Okay, after more than a month since my last laundry break, I needed a zero day to de-scuzz my wardrobe.  I chose today because the weather had turned hot, sultry, and humid with an increasing threat of showers and storms and heavy rain, anytime after 11AM.  It actually sprinkled some between sunrise and 7AM too, so I figured I had 'chosen wisely'.

Now ... I had checked out the *Scum Pit* laundromat in Gorham.  Sorry folks, it's actually called the Laundry Basket, and it's really conveniently hiker-located right next door to the post office.  But 70% of the machines were out of order.  And the vibes were pure 'scum-pit'.  On my scouting visit I couldn't get out of that place quick enough.  It's like some of the laundromats I remember from college days where your laundry comes out dirtier than it went in because of the toxic waste residue that previous users were trying to wash off their clothes.  People go into laundromats like this in order to wash things they wouldn't allow in their home washing machines.

But being blessed with a vehicle, and a whole free day to use it, I had the luxury of many more options.  I chose to drive 120 miles back to West Lebanon, NH to a laundromat that had caught my eye.  It's run by Kleen, Inc., a 100-year-old local family business that also does hospital laundry in their central plant.  This laundromat and dry-cleaning outlet is open 24 hours.  There was a friendly, cheerful and very helpful attendant, and dozens of machines of all varieties, with only a few out of service.  The place was bright and clean and fresh (the attendant mopped the floors while I was doing my laundry),  and is virtually right next to the I-89 West Lebanon exit in the K-Mart shopping center.  Through all my life experience, this is by far the most immaculate, welcoming, non-sleazy laundromat I've ever experienced.

I got my laundry done early then did some shopping, restocking favorite trail foods, some of which are not easy to find.
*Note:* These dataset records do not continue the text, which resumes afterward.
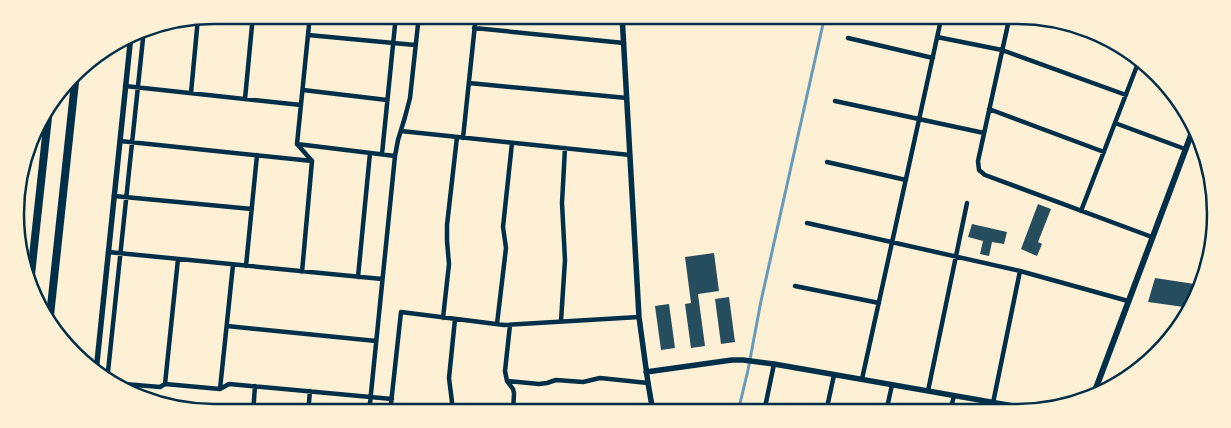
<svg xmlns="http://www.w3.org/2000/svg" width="1231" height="428" font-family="Arial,sans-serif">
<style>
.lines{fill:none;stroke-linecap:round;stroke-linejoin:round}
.stream{stroke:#669bbc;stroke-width:3}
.building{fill:#264d5e}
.minor{stroke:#003049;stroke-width:4.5}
.tertiary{stroke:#003049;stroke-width:5.5}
.secondary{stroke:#003049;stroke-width:6}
.motorway{stroke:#003049;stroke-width:8}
.rim{fill:none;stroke:#003049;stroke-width:2.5}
</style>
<rect width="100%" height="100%" fill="#fdf0d5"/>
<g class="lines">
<path class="stream" d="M738,412L748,370L761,301L825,15"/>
</g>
<path class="building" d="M1038,204L1051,209L1038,242L1042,244L1037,256L1021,249Z
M972,224L1007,232L1004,244L992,242L989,256L980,254L983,241L968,237Z
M714,253L719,291L698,294L705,346L691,348L685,304L691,303L685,257Z
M1155,278L1201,285L1191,308L1148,302Z
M729,297L735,342L721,344L715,299Z
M669,304L675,348L661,350L655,306Z"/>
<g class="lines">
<path class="minor" d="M310,15L297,144L312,161
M1010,15L978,161L979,170L985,175L1152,237
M474,28L624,43
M308,35L415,45
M937,37L1002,50L1126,95
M848,38L933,58
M469,83L627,98
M125,86L301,105
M303,90L387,100
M191,93L198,18
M245,99L253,15
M835,101L984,133
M989,109L1104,152
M1115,123L1185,149
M401,131L630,155
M463,138L476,15
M120,141L312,161
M297,144L395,156
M382,154L396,15
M827,162L906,180
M114,196L252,209
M1081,211L1140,58
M807,223L1020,271L1128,301
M108,252L382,279
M246,266L257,155
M302,272L312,161
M358,277L370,153
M795,286L879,303
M443,318L449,264L447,241V225L457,137
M561,321L565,260L562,203L565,148
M497,324L506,248L503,227L512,143
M510,325L505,371L507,381L513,389L514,393L513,412
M227,326L376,341
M862,379L942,15
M107,381L144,29
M507,381L539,384L547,383L556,380L583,382L600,378L648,383
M112,383L160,387L165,384L220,389L229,384L392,399
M165,384L178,259
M220,389L233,265
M928,391L967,203
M993,403L1020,271
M950,411L954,396
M764,412L774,364
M826,412L834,375
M886,412L892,385
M253,413L255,386
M308,413L310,391
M369,413L395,156L398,140L405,117L410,98L419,15
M390,413L401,312L504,325L639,317
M451,413L452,402L449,378L455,319"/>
<path class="tertiary" d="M622,15L639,317L648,383L653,412
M96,372L131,35
M646,372L732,360H743L774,364L1042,411"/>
<path class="secondary" d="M1093,396L1194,127"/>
<path class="motorway" d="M30,284L49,108
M49,325L76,73"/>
</g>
<path d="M0 0H1231V428H0ZM214 24H1017A190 190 0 0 1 1207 214V214A190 190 0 0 1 1017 404H214A190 190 0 0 1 24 214V214A190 190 0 0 1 214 24Z" fill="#fdf0d5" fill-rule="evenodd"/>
<path class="rim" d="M214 24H1017A190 190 0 0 1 1207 214V214A190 190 0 0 1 1017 404H214A190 190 0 0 1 24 214V214A190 190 0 0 1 214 24Z"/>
</svg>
Most particularly, the Jalapeño string cheese sticks that are my anchor and staple on the trail.  Only a minority of full-sized grocery stores carry these.   Everybody and his uncle carries the regular Mozzarella string cheese sticks; but to me they are bland by comparison.  The Jalapeño-flavored ones are much harder to find, and much more savory.  It's not just the (mild) 'heat', but the flavor.
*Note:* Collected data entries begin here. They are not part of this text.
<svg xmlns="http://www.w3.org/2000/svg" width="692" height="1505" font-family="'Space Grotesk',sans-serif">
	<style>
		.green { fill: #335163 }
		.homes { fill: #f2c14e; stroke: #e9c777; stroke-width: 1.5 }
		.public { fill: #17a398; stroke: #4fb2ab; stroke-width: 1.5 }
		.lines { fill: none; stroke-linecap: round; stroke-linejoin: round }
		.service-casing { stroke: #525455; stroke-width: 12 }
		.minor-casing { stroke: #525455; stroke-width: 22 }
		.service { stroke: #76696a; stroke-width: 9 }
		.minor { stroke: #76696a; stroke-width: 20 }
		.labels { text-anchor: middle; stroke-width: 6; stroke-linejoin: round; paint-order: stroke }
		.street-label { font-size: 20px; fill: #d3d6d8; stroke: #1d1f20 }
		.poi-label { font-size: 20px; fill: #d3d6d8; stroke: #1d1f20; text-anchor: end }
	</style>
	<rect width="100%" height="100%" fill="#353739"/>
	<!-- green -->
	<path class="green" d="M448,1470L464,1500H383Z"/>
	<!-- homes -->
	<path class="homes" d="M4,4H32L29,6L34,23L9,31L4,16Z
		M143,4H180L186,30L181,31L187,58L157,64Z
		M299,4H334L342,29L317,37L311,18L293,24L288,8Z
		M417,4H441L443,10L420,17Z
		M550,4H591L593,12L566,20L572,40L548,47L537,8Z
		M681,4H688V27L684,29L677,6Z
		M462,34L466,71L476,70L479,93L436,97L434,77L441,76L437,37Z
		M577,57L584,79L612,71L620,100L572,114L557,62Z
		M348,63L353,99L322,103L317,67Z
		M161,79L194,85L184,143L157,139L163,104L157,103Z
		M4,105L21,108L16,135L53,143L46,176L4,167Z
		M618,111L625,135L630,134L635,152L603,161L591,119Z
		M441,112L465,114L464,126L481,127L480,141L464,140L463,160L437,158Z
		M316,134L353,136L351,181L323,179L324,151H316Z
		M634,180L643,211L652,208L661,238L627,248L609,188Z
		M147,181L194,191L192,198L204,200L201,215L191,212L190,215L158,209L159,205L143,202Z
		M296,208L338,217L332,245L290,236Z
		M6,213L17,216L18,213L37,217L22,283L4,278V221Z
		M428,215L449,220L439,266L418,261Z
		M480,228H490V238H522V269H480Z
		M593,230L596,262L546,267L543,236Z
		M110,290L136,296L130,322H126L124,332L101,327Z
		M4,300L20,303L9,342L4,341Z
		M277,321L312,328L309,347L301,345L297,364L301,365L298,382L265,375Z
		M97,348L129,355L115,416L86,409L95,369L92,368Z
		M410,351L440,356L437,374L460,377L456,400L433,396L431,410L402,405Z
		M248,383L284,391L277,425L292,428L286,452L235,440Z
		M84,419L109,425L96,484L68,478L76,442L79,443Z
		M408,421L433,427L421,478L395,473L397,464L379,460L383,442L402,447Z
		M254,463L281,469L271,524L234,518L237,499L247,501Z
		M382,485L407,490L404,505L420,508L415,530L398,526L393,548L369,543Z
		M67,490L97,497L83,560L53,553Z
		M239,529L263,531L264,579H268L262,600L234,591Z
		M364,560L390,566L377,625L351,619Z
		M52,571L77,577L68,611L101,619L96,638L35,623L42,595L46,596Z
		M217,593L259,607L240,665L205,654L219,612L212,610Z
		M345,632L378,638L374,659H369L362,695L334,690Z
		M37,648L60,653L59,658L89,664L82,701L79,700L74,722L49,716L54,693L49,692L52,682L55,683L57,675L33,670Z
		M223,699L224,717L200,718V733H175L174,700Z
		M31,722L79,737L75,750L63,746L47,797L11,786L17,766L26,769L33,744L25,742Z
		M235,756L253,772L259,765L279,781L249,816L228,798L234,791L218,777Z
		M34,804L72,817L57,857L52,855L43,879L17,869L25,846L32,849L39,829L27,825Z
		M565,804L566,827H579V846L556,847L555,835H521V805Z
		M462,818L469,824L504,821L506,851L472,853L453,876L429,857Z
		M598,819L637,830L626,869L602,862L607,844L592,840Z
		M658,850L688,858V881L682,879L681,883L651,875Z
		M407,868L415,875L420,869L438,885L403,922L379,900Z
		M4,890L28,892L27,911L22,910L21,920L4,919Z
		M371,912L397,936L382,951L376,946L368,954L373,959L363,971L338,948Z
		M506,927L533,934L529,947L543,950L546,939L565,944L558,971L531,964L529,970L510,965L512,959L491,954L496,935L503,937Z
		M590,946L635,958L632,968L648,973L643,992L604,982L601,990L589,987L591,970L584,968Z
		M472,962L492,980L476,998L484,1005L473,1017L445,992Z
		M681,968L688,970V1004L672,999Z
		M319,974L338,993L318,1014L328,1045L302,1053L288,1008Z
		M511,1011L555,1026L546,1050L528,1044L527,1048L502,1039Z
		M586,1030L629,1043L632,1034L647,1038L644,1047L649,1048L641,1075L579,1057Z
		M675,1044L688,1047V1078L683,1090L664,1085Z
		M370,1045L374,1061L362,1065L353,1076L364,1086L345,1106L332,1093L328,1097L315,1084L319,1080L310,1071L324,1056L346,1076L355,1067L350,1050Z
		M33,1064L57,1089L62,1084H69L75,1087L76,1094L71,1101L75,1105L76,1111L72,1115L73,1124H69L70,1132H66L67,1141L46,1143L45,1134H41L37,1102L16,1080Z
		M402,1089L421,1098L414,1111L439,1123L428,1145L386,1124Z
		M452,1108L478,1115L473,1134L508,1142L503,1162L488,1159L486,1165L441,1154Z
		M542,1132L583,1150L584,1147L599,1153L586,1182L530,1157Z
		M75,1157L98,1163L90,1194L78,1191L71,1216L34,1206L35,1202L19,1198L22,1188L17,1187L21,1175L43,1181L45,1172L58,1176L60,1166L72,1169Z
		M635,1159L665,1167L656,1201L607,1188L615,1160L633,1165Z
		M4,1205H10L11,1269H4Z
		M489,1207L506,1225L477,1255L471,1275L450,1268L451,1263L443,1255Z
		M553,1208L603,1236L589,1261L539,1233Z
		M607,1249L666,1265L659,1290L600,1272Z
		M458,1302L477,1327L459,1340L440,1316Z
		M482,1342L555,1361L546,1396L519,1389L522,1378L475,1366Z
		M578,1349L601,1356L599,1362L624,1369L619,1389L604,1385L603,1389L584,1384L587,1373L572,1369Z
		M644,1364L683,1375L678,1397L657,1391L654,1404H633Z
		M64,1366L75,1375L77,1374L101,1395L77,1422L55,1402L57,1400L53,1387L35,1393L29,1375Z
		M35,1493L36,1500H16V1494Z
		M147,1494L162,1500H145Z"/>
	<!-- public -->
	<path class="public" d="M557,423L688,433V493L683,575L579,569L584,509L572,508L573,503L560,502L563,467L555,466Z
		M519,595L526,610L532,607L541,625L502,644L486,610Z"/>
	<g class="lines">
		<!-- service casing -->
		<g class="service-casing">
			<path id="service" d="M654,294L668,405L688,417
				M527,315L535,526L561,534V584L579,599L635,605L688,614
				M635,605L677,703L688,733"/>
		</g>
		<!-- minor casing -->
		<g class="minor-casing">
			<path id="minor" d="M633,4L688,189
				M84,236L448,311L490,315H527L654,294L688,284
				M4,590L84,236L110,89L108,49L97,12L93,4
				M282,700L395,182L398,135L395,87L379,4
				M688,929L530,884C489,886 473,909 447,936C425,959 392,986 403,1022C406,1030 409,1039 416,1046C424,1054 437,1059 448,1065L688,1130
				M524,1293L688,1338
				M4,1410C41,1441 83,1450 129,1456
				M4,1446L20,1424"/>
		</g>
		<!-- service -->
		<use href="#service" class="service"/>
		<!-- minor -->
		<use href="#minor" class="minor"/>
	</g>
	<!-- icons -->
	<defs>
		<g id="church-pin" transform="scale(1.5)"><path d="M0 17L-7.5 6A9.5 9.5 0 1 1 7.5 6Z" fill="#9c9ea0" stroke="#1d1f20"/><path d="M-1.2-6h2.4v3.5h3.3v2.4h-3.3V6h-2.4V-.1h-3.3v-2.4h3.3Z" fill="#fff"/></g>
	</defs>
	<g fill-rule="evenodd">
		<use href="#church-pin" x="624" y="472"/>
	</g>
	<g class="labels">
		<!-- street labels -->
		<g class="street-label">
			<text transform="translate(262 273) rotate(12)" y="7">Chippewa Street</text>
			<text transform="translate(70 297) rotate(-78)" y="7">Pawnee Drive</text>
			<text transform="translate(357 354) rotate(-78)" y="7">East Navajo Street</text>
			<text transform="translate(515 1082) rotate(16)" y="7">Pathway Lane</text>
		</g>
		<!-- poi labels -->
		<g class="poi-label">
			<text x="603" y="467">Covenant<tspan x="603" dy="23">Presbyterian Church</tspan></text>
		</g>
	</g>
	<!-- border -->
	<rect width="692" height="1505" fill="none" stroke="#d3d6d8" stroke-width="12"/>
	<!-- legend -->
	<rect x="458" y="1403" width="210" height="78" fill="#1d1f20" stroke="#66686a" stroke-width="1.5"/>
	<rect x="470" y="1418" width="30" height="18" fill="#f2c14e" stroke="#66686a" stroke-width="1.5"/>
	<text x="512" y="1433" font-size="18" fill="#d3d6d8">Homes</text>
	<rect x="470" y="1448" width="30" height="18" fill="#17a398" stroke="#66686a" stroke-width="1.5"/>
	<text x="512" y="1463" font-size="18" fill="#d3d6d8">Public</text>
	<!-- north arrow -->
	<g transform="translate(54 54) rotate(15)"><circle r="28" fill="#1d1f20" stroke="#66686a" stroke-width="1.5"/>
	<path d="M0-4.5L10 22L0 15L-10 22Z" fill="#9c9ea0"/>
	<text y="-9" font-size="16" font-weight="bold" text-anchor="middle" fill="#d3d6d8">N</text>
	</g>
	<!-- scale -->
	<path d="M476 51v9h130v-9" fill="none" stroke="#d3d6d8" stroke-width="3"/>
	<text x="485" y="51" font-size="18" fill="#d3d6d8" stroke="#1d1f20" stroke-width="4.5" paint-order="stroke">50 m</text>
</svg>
String cheese sticks need to be refrigerated, but they last 24 hours easily without it.  They're classic kids' school lunch-box food, and the Jalapeño version is good enough that I'm willing to drive 120 miles out of my way to stock up on, especially with the great laundromat across the street.  I bought 20 packages.

These perfectly complement my other trail staples:  Flavor-Blasted Goldfish (a custom mix of one quarter Pizza flavor and three-quarters Extra Cheddar flavor that I blend as needed) and good old original Oreo cookies ("Milk's favorite cookie"), bought in family packs.  Milk is my 'at-home' cooler staple - have a half liter of it for breakfast and again as soon as my hiking day ends every day.

On the trail, to avoid 'hitting the wall', I have a 'feed' every 2 to 2.5 miles of hiking (depending on trail difficulty), which consists of one Jalapeño cheese stick, one full mouthful of flavor-blasted Goldfish crackers, and two to four original-recipe Oreo cookies.

I could live on this diet for the rest of my life :-)   Although both Goldfish Crackers and Oreos contain a surprisingly generous helping of fiber, I also carry and consume five Sunsweet prunes a day - my morning 'constitutional' - three on the first feed, two on the second.  I love the flavor of prunes and they keep the cheese from clogging up the old tubes.

So today was a classic Zero Day.  I got the town chores done, restocked, and was ready to head back to the trail.  Only difference - the town was 120 miles from the trail.


1 comment:

  1. Oreos have fiber?? Who knew?? Dude, I hope you plan on detoxing when you finish your hike. LOL I'm on a diet and I'm DROOLING as I read your foodie paragraphs. :D I'm happy that you find some minor comforts while on trail. Food is a BIG 'UN!